* **SOURCE DOCUMENT**
===

Washington was already poised to return a lot more authority over K-12 policy to states, thanks to the Every Student Succeeds Act, slated to hit school districts next fall.
Now, with President-elect Donald Trump’s victory, that process is only likely to accelerate.
State leaders aren’t waiting for the new administration to name all its players or fill in the blanks on in-the-weeds policy details. They’re already charging forward with the agendas they have been crafting since ESSA’s passage a year ago.
“We don’t know the general direction of the new administration,” said Chris Minnich, the executive director of the Council of Chief State School Officers. “But the commitment to coming up with high-quality [ESSA] plans is consistent across the chiefs. The resolve is to not worry so much about what the federal government is doing and to really put together high-quality plans so that when the federal government is ready to talk about these things, we know where we are.”
Details about the Trump administration’s policy direction may be starting to emerge, with the Nov. 23 announcement that Betsy DeVos, a Michigan philanthropist and strong school choice supporter, is Trump’s pick for U.S. Secretary of Education.
In fact, if the Trump administration takes a hands-off approach to accountability, as many expect, it could come as a welcome change of pace for states, some experts say.
State leaders have spent the past decade and a half digesting one Washington-driven policy initiative after another, from the No Child Left Behind Act’s annual tests under President George W. Bush to the Obama administration’s teacher-evaluation and school-turnaround initiatives pushed through under waivers of NCLB requirements.
“I think the education world is going to ultimately go, ‘Whew, thank heavens,’ ” Vic Klatt, a one-time aide to Republicans on the House education committee, said at a postelection event sponsored by the Education Writers Association. “No more wacky new changes from the federal level give us a chance to implement things on [our] own and not have to deal with stuff from Washington all the time.”
Civil rights organizations agree that some stability will be a positive development if it means that states can push forward on a “serious improvement-focused agenda,” said Daria Hall, the interim vice president for government affairs and communications at the Education Trust, which advocates for poor and minority children.

===

* **REQUIREMENTS**
(1) Write out verbatim the passage of the article on the Every Student Succeeds Act from "Details about the" up to and including "of NCLB requirements.".
(2) Resume the article on the Every Student Succeeds Act, continuing on from its final sentence.
The records are drawn from a separate source.

===

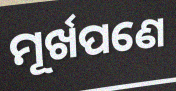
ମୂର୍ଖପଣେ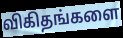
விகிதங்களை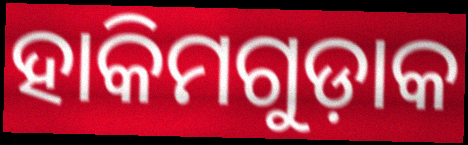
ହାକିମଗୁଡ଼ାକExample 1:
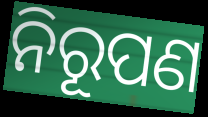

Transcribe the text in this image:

===

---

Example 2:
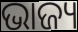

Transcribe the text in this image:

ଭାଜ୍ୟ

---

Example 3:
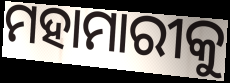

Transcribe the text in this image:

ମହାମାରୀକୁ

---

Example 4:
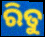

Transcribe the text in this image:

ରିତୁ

===

* **ANSWERS PROVIDED**
(1)
Details about the Trump administration’s policy direction may be starting to emerge, with the Nov. 23 announcement that Betsy DeVos, a Michigan philanthropist and strong school choice supporter, is Trump’s pick for U.S. Secretary of Education.
In fact, if the Trump administration takes a hands-off approach to accountability, as many expect, it could come as a welcome change of pace for states, some experts say.
State leaders have spent the past decade and a half digesting one Washington-driven policy initiative after another, from the No Child Left Behind Act’s annual tests under President George W. Bush to the Obama administration’s teacher-evaluation and school-turnaround initiatives pushed through under waivers of NCLB requirements.

(2)
But if states are going to use a reduced federal role to “take their foot off the gas” when it comes to ensuring educational equity for all students, “there needs to be advocacy that says we can’t let up, we have to keep going,” Hall said. “The good news is that we think there is a lot of good, equity-focused advocacy going on in states” right now.
State Perspectives
In conversations since the election, state chiefs, state school board members, and state lawmakers shrugged their shoulders when asked how a Trump presidency changes their plans for K-12 education.
Instead, they described a flurry of decisions they’ve made on their own in recent months in areas including new accountability systems, new high school exams, tweaked learning standards, and redefined graduation standards.
“We just need to stay the course,” Melody Schopp, the secretary of education in South Dakota, said in an interview at the Council of Chief State School Officers’ annual meeting, in Baltimore, a little more than a week after the election. “We’ve got great standards. We’ve got a good assessment system. … That’s my goal: Stay the course.”
Stephen Pruitt, the commissioner of education in Kentucky, is on the same page.
“There’s nothing in statute or regs that’s changed, so we’re going to keep going with what’s right for kids until somebody tells us to do something different,” he said.
The Obama administration set two deadlines for reviewing states’ ESSA plans, one in March of next year and one next summer, although it’s unclear if the Trump team will stick to that timeline. It will be up to Trump’s education secretary—whoever he or she is—to give the ultimate thumbs-up or -down on states’ proposals.
That process could also prove pivotal in setting the course for the law’s implementation. ESSA includes a lot of vague terms that the U.S. Department of Education and its hand-selected team of peer reviewers will have to puzzle over. How the new administration decides to define those terms—like what it means for various indicators in an accountability system to carry “substantial” weight—could have a serious impact on the shape of the law.
“The process will probably be more open to envelope-pushing ideas,” said Reg Leichty, a co-founder of Foresight Law + Policy, a law firm in Washington. “In areas that are a little more gray, the tie will go to the runner,” meaning deference to states.
But Leichty doesn’t expect that absolutely anything would go. A state couldn’t, for instance, completely stop testing its students without running afoul of ESSA.
“I don’t think that’s something the department, any department, could lawfully ignore,” he said.
Regulation Questions
The Trump administration could decide to tweak or toss the Obama administration’s proposed regulations for the new law, especially on a complicated spending provision known as supplement-not-supplant, which governs how states and districts divvy up their own money between poor and less-poor schools.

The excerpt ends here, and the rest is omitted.